A summary statement of the previous paragraph could be this: I pit myself against myself, and therefore I progress rather slowly in my walk with Christ. The result is a predictable pattern of increment success and failure, and it might even be argued that the best of my good behaviour lacks sincerity or heart. And at this point, I would like to consider God's feelings in all this.

As I have already noted, God loves me. I must, therefore, in my service for Him, act as if I love myself. By default. Yet I can't help but feel on occasion that if God truly loved me as the Scriptures claim, I would actually perceive His instructions for my life. If, on the other hand, God has determined that for the present season I am to work a 9-5 job that discourages me, bury myself in theological readings, and spend a whopping amount of time by my lonesome, where Satan finds me and jabs his megaphone into my ears with instructions that I would like to tempt myself into thinking are of God, then what precisely is God doing to help me out of my present circumstance? I won't lie here; I'm sick of this back and forth, this tension between good and evil. I would really love to just stop the fighting and rest. I truly hope it's just a temporary rut, but right now I feel entirely willing to step out of the reality that is this struggle and let the good and evil forces fight for possession of me. Ironically, even though God is the stronger contender, my understanding suggests the devil would get me by default. But what is an eternity of damnation to someone that doesn't care for himself at the lowest level of his consciousness? Again, I have reason to indulge sin, but for my unshakable desire to do the will of the Holy Spirit. And that, my friends, is my present conundrum.

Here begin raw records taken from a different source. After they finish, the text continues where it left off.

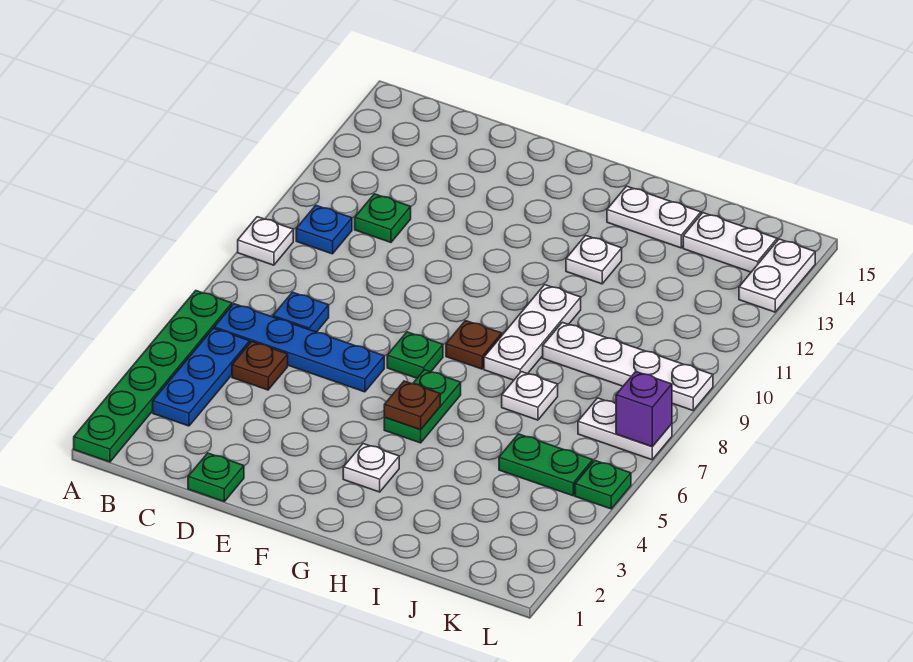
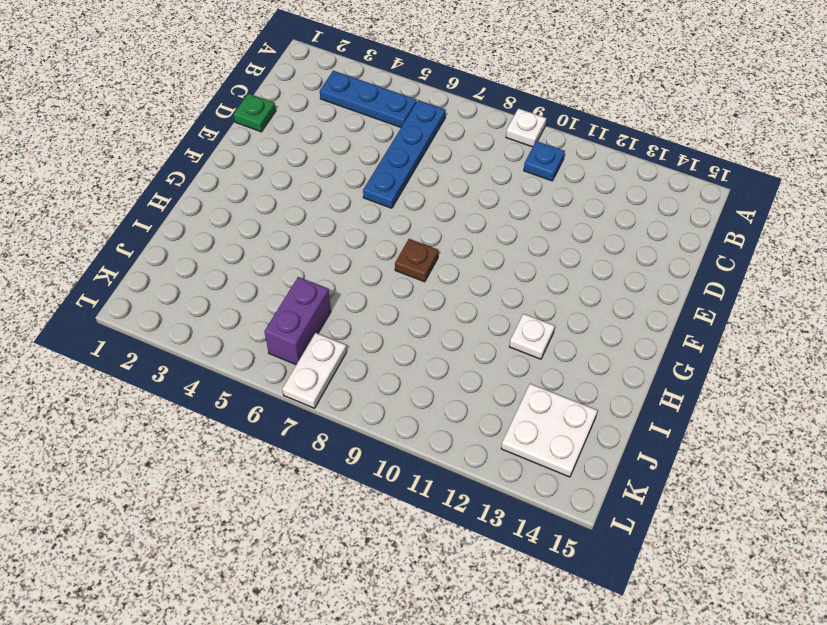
purple brick J6:K6 level 1 -> none
white plate J13:K14 level 1 -> white plate J14:K14 level 1
none -> green plate A1:A6 level 1
none -> brown plate C5 level 1
none -> blue plate C7 level 1

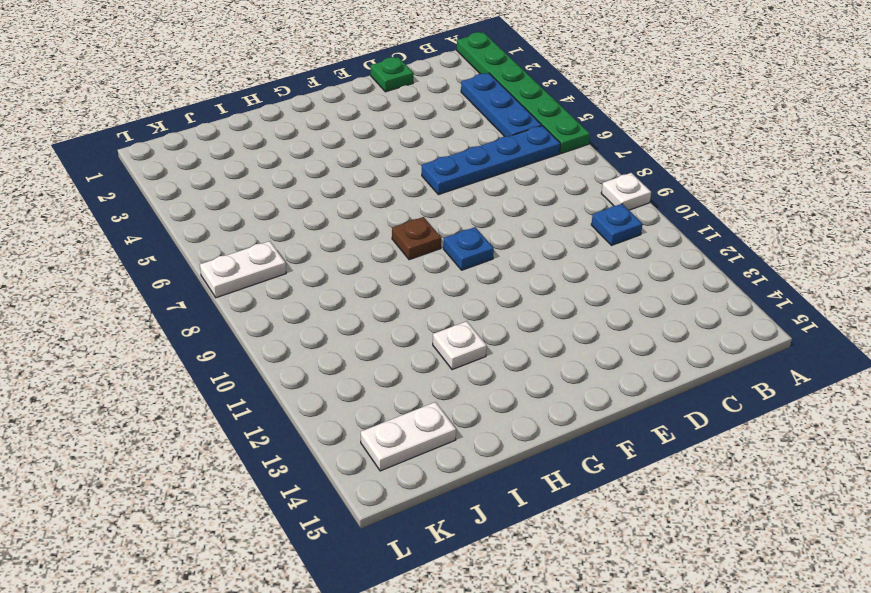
blue plate F9 level 1 -> blue plate C7 level 1
none -> brown plate C5 level 1
none -> green plate C11 level 1
none -> green plate F7 level 1

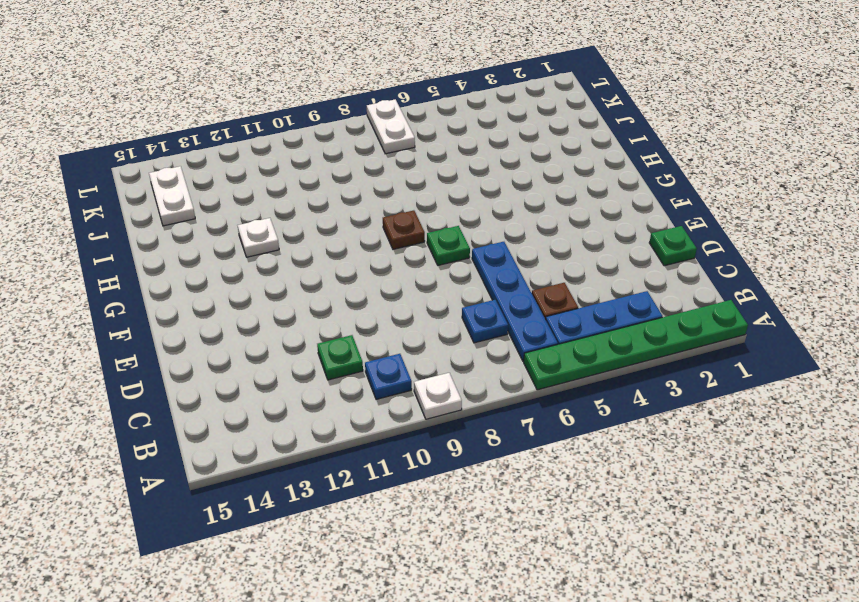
none -> white plate G3 level 1
none -> green plate G5:G6 level 1
none -> white plate H8:H10 level 1

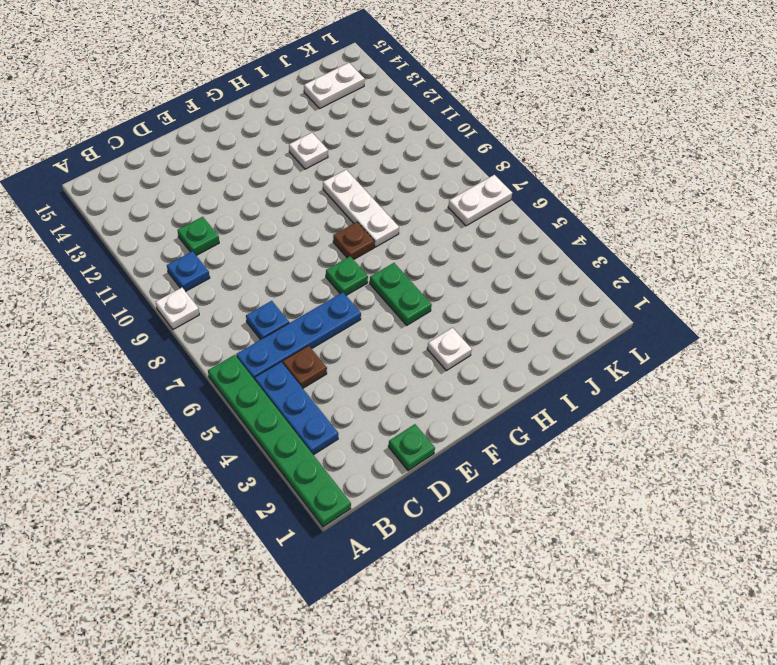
none -> white plate H14:I14 level 1
none -> white plate I7 level 1
none -> white plate I9:L9 level 1

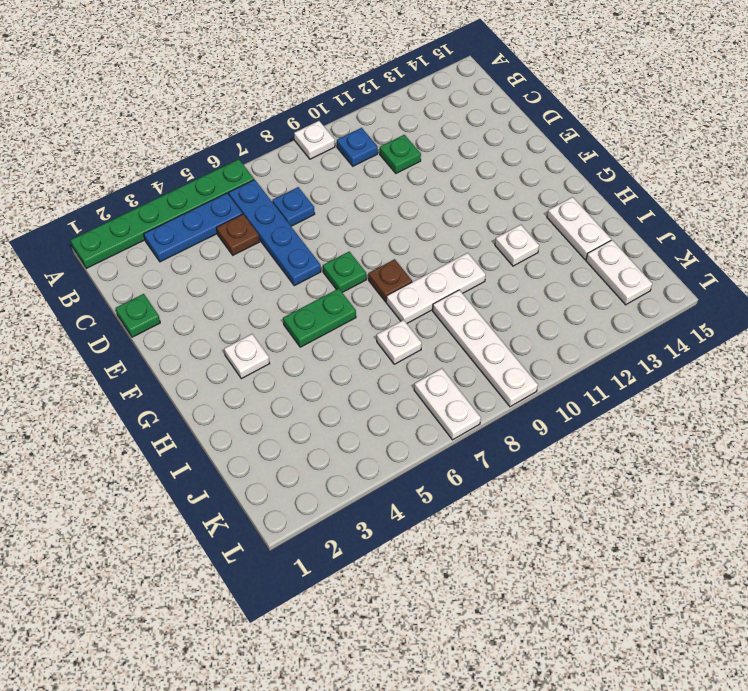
none -> green plate J5:K5 level 1
none -> green plate L5 level 1
none -> white plate L13:L14 level 1

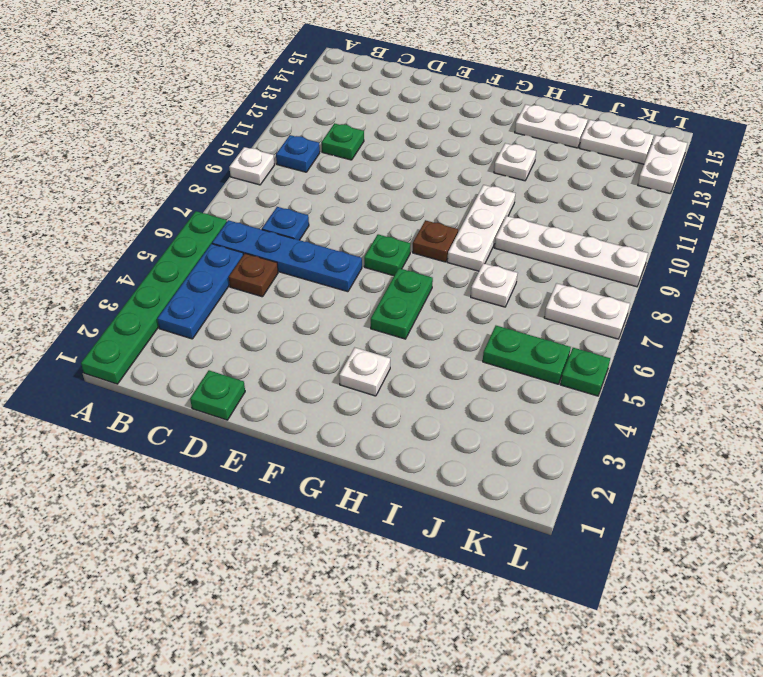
none -> brown plate G5 level 2
none -> purple brick L7 level 2

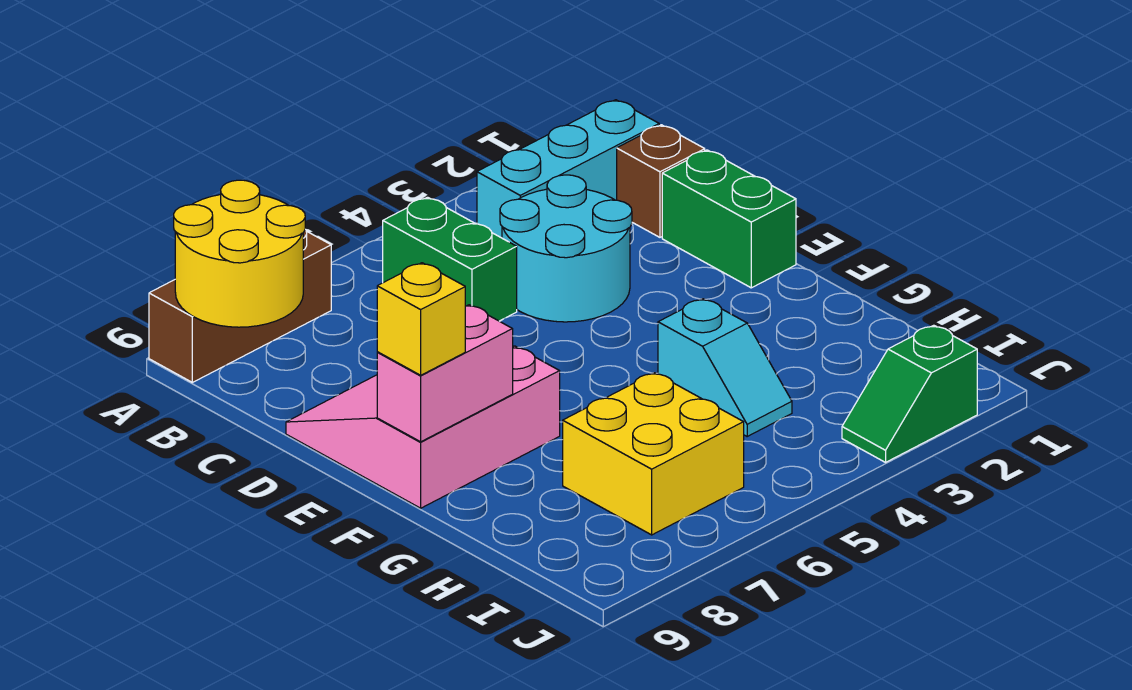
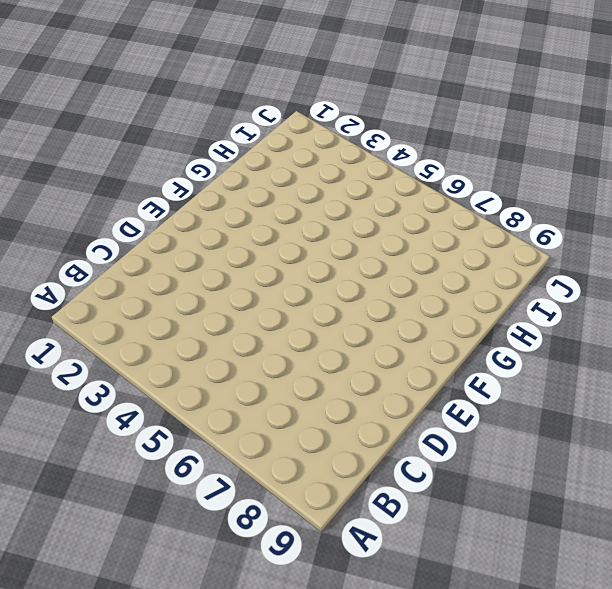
none -> brown brick A7:A9 level 1
none -> cyan brick B1:B3 level 1
none -> green brick B5:C5 level 1

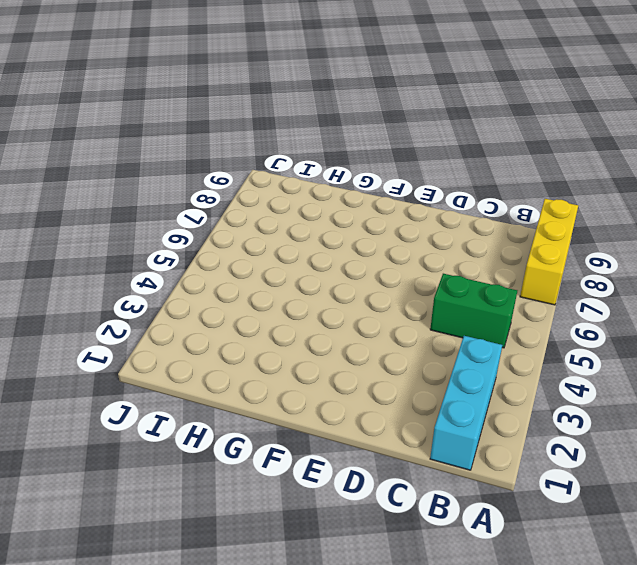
yellow brick A7:A9 level 1 -> brown brick A7:A9 level 1
none -> brown brick C1 level 1
none -> cyan round brick C3:D4 level 1
none -> green brick D1:E1 level 1

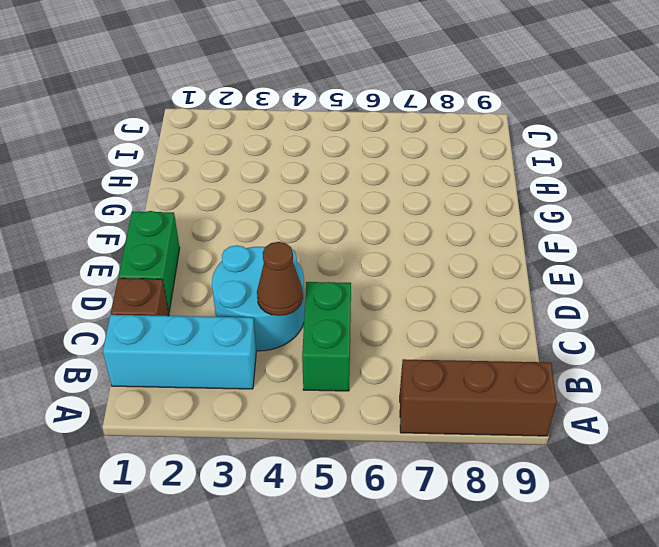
brown cone C4 level 2 -> none
none -> pink slope D7:F9 level 1 top F
none -> cyan slope G4:H4 level 1 top G
none -> yellow brick H6:I7 level 1

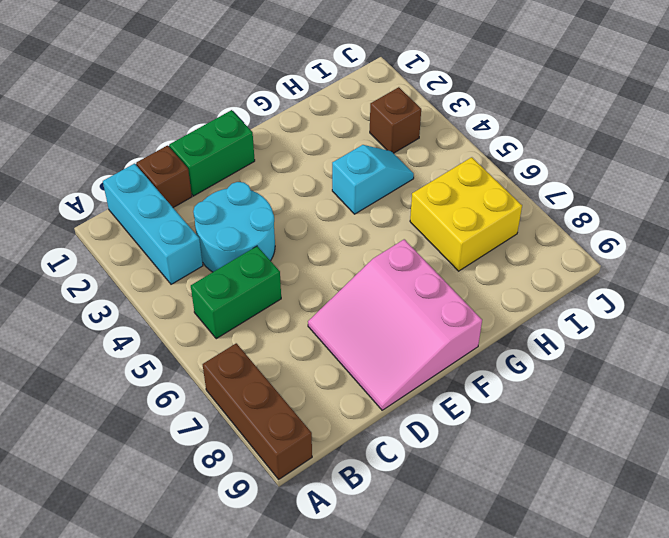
brown brick I3 level 1 -> none
none -> green slope J2:J3 level 1 top 2
none -> yellow round brick A8:B9 level 2
none -> pink brick F8:F9 level 2

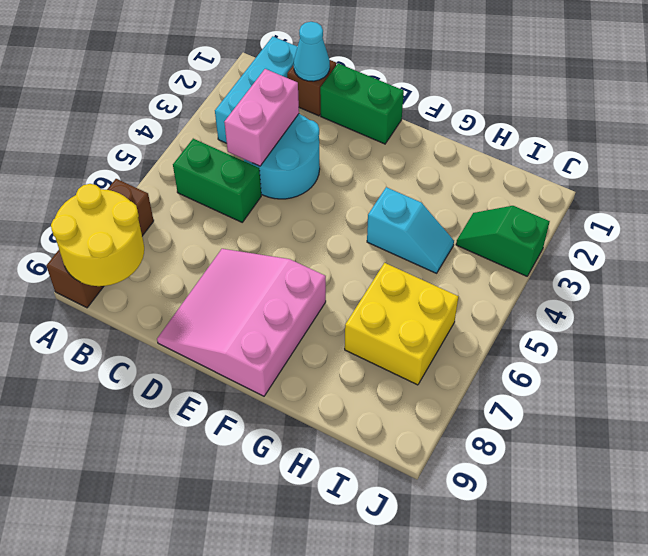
cyan cone C1 level 2 -> none
pink brick C3:C4 level 2 -> pink brick F8:F9 level 2
green slope I3:J3 level 1 top J -> green slope J2:J3 level 1 top 2
none -> yellow brick F9 level 3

Why is it that, if God dwells inside me and Satan calls to me from a distance, it feels like the opposite is true? Or maybe I was just plain right when I said I would be content to forget yesterday ever happpened. Anyway, prayers welcome. I don't actually want to fail here. It just feels like it would be so natural is all.

2 Comments:

Blogger dgood said...

I guess we don't really get guarantees on having things easy in a lot of our areas including work and temptation, that challenge may be the whole point. I expect it can take a long time to find out what the purpose is behind your circumstances or even what path you're intended to follow. It's gotta be there though. And keep in mind there's only a degree you can possibly fail, the whole process is a series of accomplishments and setbacks, I think for all of us.

16/6/08 09:21  
Blogger James said...

My search for truth started well before I became a Christian. I might even suggest it started the moment I was born, but I only identified it later in life. And the truth, through my lens, can be a shifty thing. On the one hand, I am compelled to think that the truth is an honest and accurate assessment of what is happening in actuality, in which case I am a sinner and can justify hating many things about myself, if not to the extend of hating the whole being. But then the Bible offers another spin on the narrative, which says that this world is not a clear lens through which the truth can be viewed, that Jesus Christ is not just the embodiment of God but also of the truth, and that we have spirits within us that know this but seem to have no way of genuinely communicating it to our minds, which lack the capacity to know truth. Can we perceive facets of reality? Yes, though limited, we have been given a capacity to understand perceivable events and objects. Is there a truth that runs through the whole machine and permanently affects all its pieces? I believe so. I just can't rationalize these two nuggets: I intend to serve Christ; I often betray Him. Being so grounded in logic, I find it hard to think that God looks upon us and sees what we could be if we'd accept every fibre of His plan for us. Conversely, I see what I am, not what I might have been. This one is a doozy for me. By that reasoning, God either transcends logic or is utterly illogical. Or perhaps He condescends to the fact that He's eternal and our present order is temporary. Maybe He's the one being pulled in two directions, and I'm just arrogant enough to think it's me who's stretched thin with this stuff.